At one of those group sessions, I ran into Ben Smith, a handsome ex-safety with the Eagles who couldn’t look less like a dope fiend. Clear-eyed and robust after nine months with PAST, he presents as a man who’s sailed a smooth line since his seven-year career ended in 1996. Instead, he’s emerging from a long stretch in hell and is just now tallying up his losses: a third of his life given to a narcotics addiction that pushed him to the brink of suicide, plus the $600,000 he’d set aside for retirement but had already long since burned through.
Smith, now 45, and clean since last Christmas, was Philly’s first-round pick in 1990, a warhead of a safety with tailback speed and the smarts to start for Buddy Ryan as a rookie. One of four children bred in small-town Georgia by teetotaling Baptist parents, Smith was a rarity in that wild-child clubhouse: a quiet man of God who lived his faith. “My daddy raised us up on church-structure-church, and if we didn’t do it his way, he’d beat us blind,” says Smith. “Extension cords, fan belts, branches, what-have-you. It was abuse, but he had high expectations.”
So did Smith, who played a Pro Bowl–worthy corner, shutting down the likes of Jerry Rice, Michael Irvin, and Art Monk. Then, on a bitter cold day in his second season, he pi
cked off Cleveland Browns quarterback Bernie Kosar and was flying to the end zone when someone clipped him sideways at the knee. The knee was destroyed, all three ligaments torn, a rare and by no means simple reconstruction. “The team doctor said it was the worst he’d seen, and that’s coming from a surgeon with 20 years.”

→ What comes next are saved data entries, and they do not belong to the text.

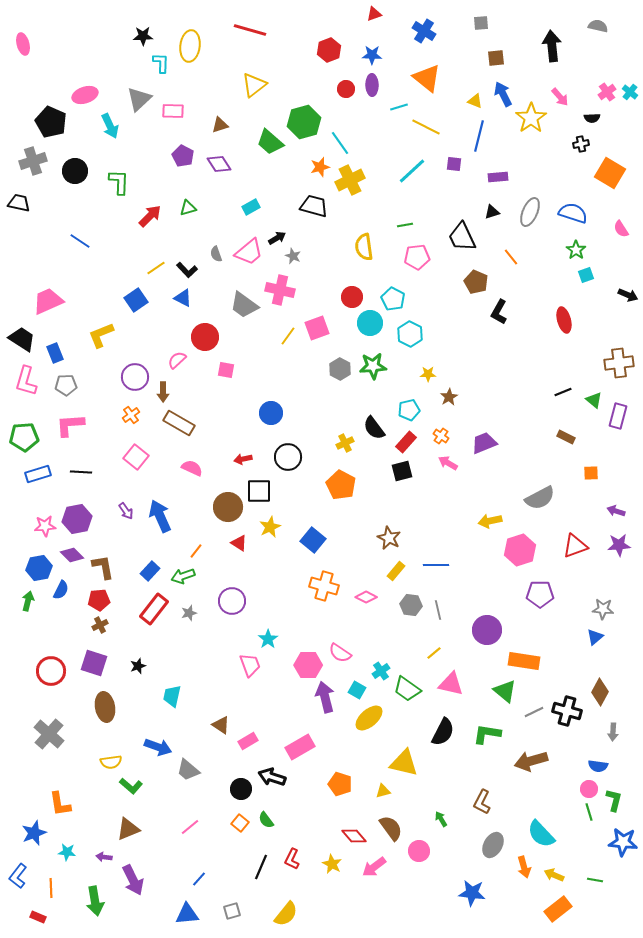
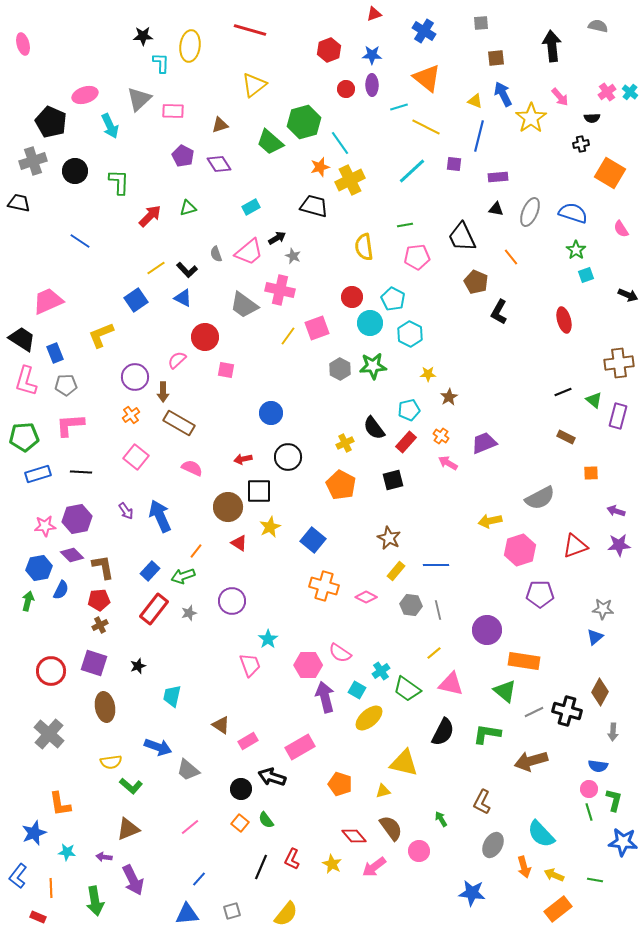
black triangle at (492, 212): moved 4 px right, 3 px up; rotated 28 degrees clockwise
black square at (402, 471): moved 9 px left, 9 px down
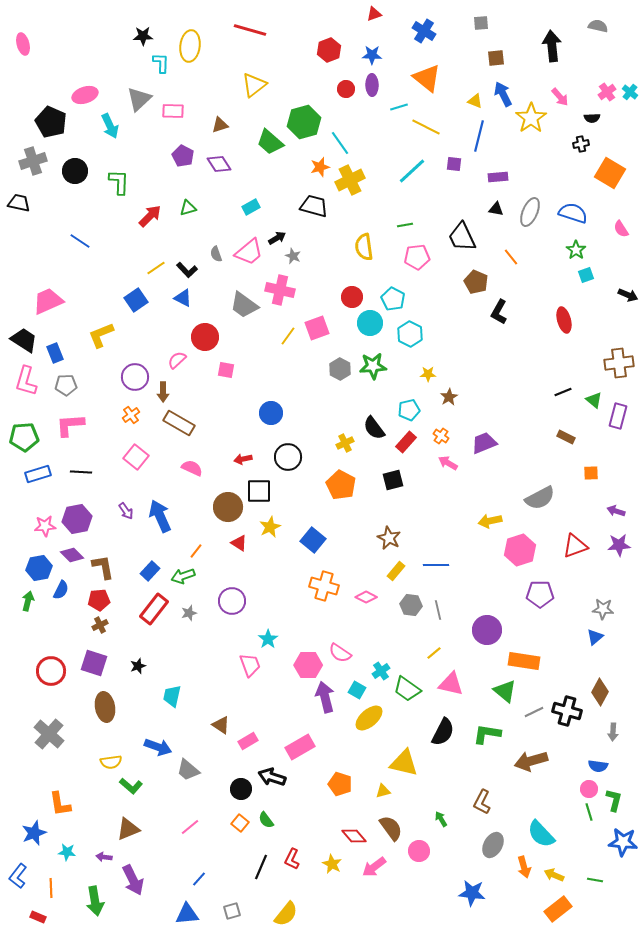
black trapezoid at (22, 339): moved 2 px right, 1 px down
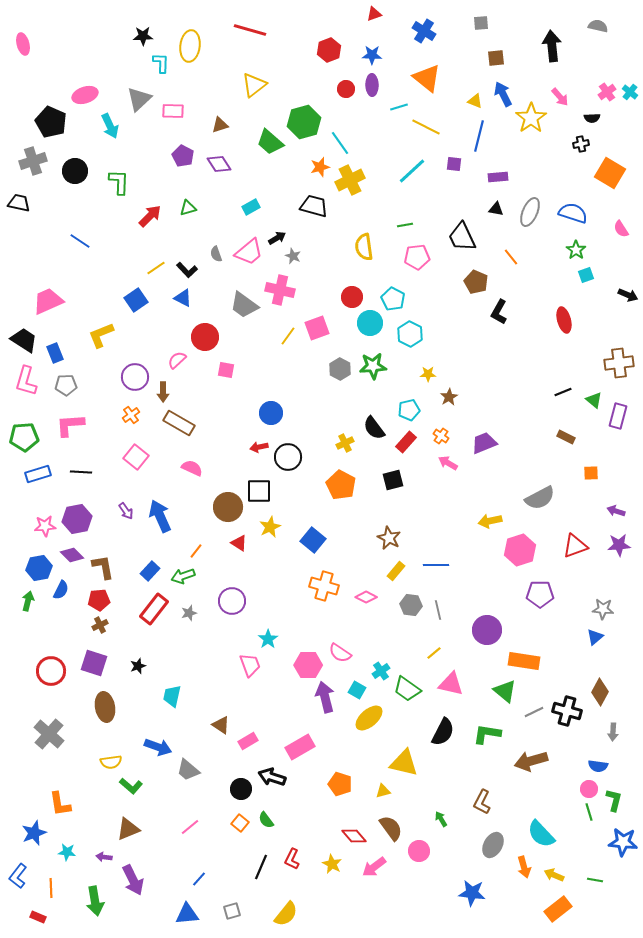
red arrow at (243, 459): moved 16 px right, 12 px up
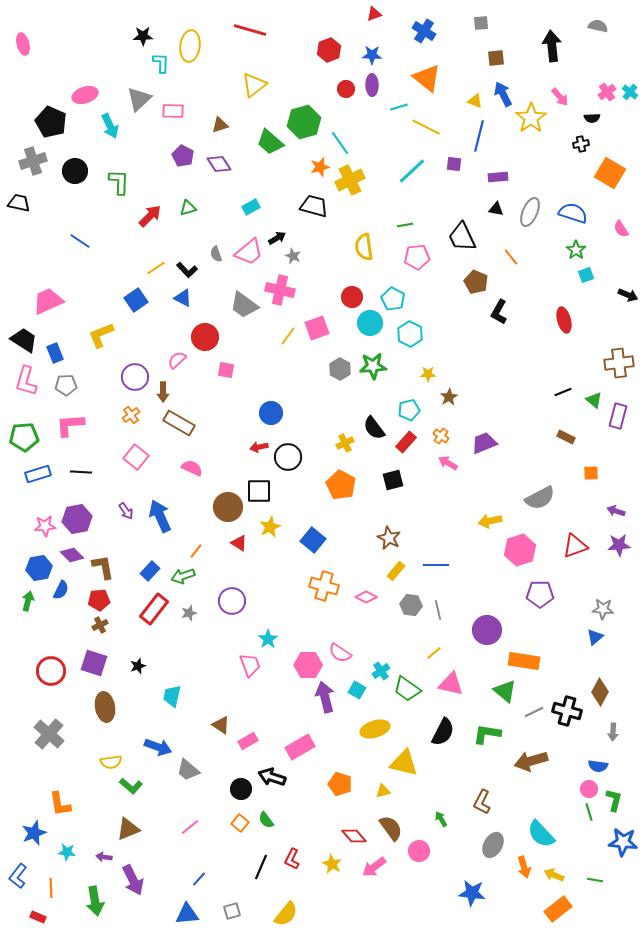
yellow ellipse at (369, 718): moved 6 px right, 11 px down; rotated 24 degrees clockwise
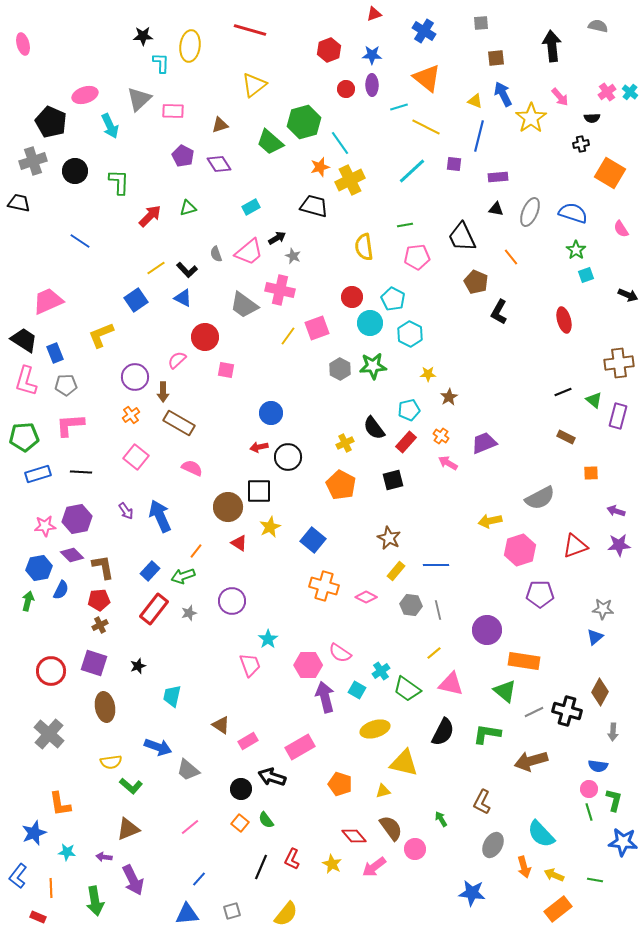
pink circle at (419, 851): moved 4 px left, 2 px up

The doctor operated that winter, harvesting the cruciate ligament from a cadaver to remake Smith’s anterior, posterior, and medial collateral ligaments. Well before minicamp, though, it was clear the surgery wasn’t a success. Smith’s swelling persisted, the pain was relentless, and the joint felt squishy when he tried to pivot. To expedite his progress, Smith says, team trainer Otho Davis (now deceased) fed him the diet of oral narcotics—Percocets, Lortabs, oxycodone—that was standard in that clubhouse. “Otho’d come by your locker with his bags of pills, give you a four-day supply,” says Armstrong, the nose tackle who played three years in Philly before a trade to Indianapolis in 1985. “On the bus to play the Giants, he’d have his black bag out and go down the aisle with pills.”

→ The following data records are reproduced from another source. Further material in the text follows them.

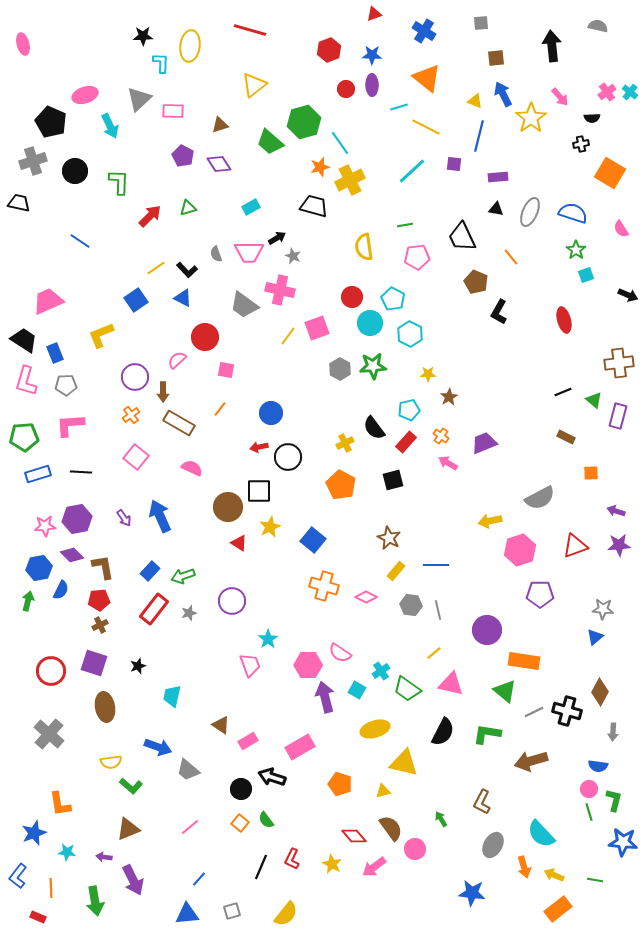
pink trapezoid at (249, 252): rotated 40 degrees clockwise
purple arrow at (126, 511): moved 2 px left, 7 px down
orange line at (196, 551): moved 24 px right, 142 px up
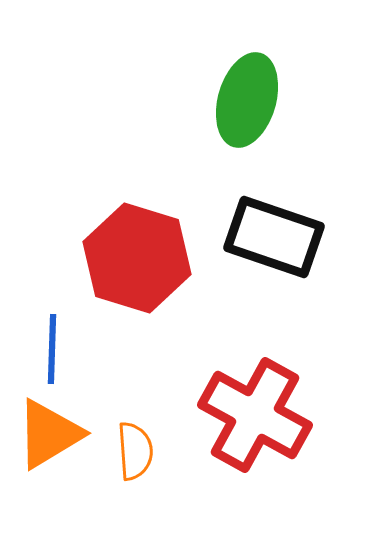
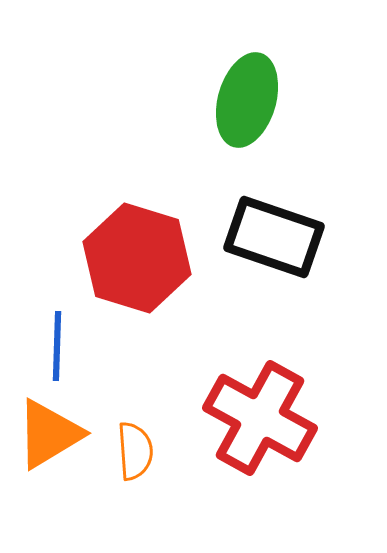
blue line: moved 5 px right, 3 px up
red cross: moved 5 px right, 3 px down
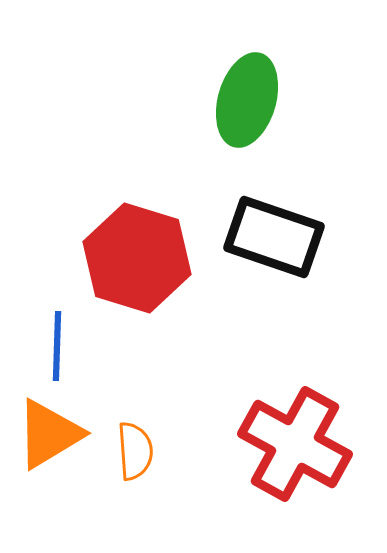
red cross: moved 35 px right, 26 px down
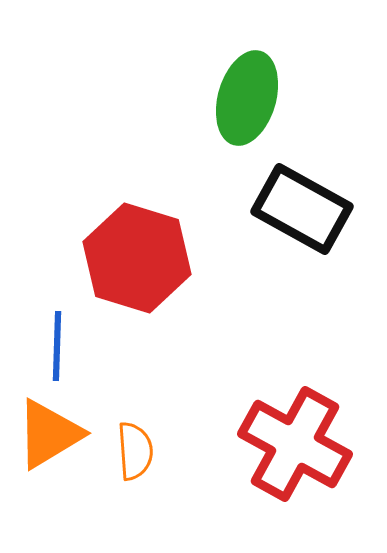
green ellipse: moved 2 px up
black rectangle: moved 28 px right, 28 px up; rotated 10 degrees clockwise
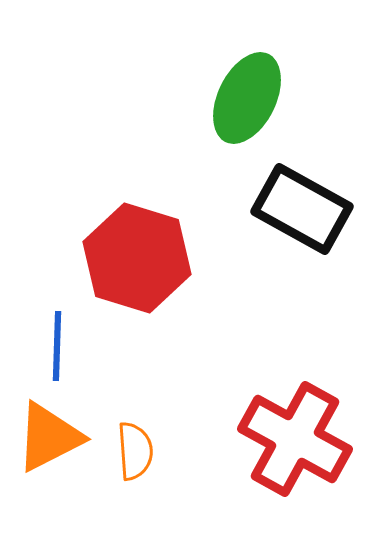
green ellipse: rotated 10 degrees clockwise
orange triangle: moved 3 px down; rotated 4 degrees clockwise
red cross: moved 5 px up
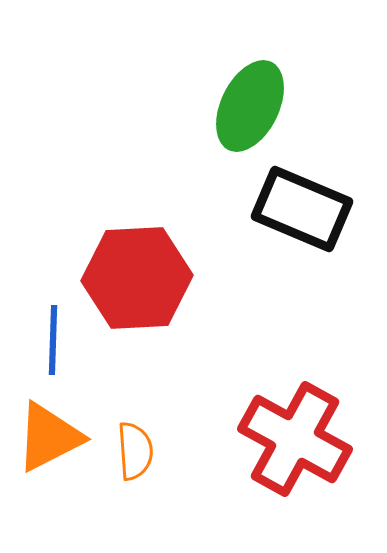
green ellipse: moved 3 px right, 8 px down
black rectangle: rotated 6 degrees counterclockwise
red hexagon: moved 20 px down; rotated 20 degrees counterclockwise
blue line: moved 4 px left, 6 px up
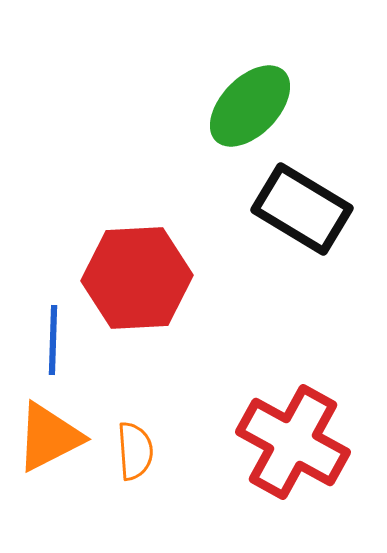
green ellipse: rotated 18 degrees clockwise
black rectangle: rotated 8 degrees clockwise
red cross: moved 2 px left, 3 px down
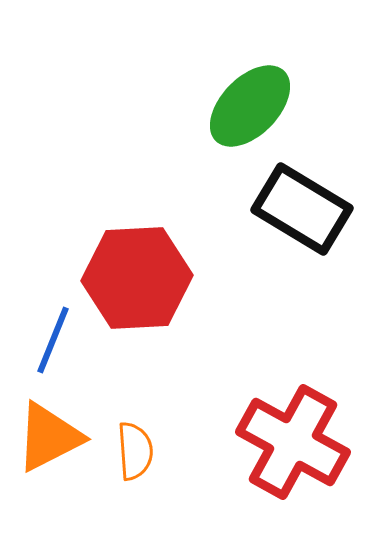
blue line: rotated 20 degrees clockwise
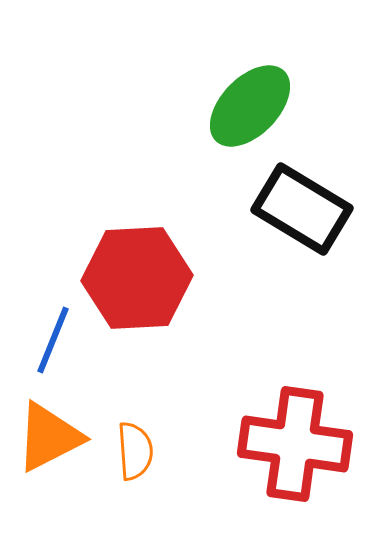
red cross: moved 2 px right, 2 px down; rotated 21 degrees counterclockwise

After months of failed rehab, Smith went to specialists in L.A.—sure enough, his MCL hadn’t been fixed. “In hindsight, I should’ve wrapped it up right there and sued the doctor for millions,” he says. Instead, he got the knee rebuilt again and sat out the 1992 season. He came back in 1993, but even that was too soon: the knee swelled and throbbed after every practice. There was no thought of taking a second year off, though; he had children to feed and clothe. “One of my sisters had got hooked on crack and couldn’t look after her five kids. I’d bought my mom a house, but now she had to raise them, and put it on me to provide.”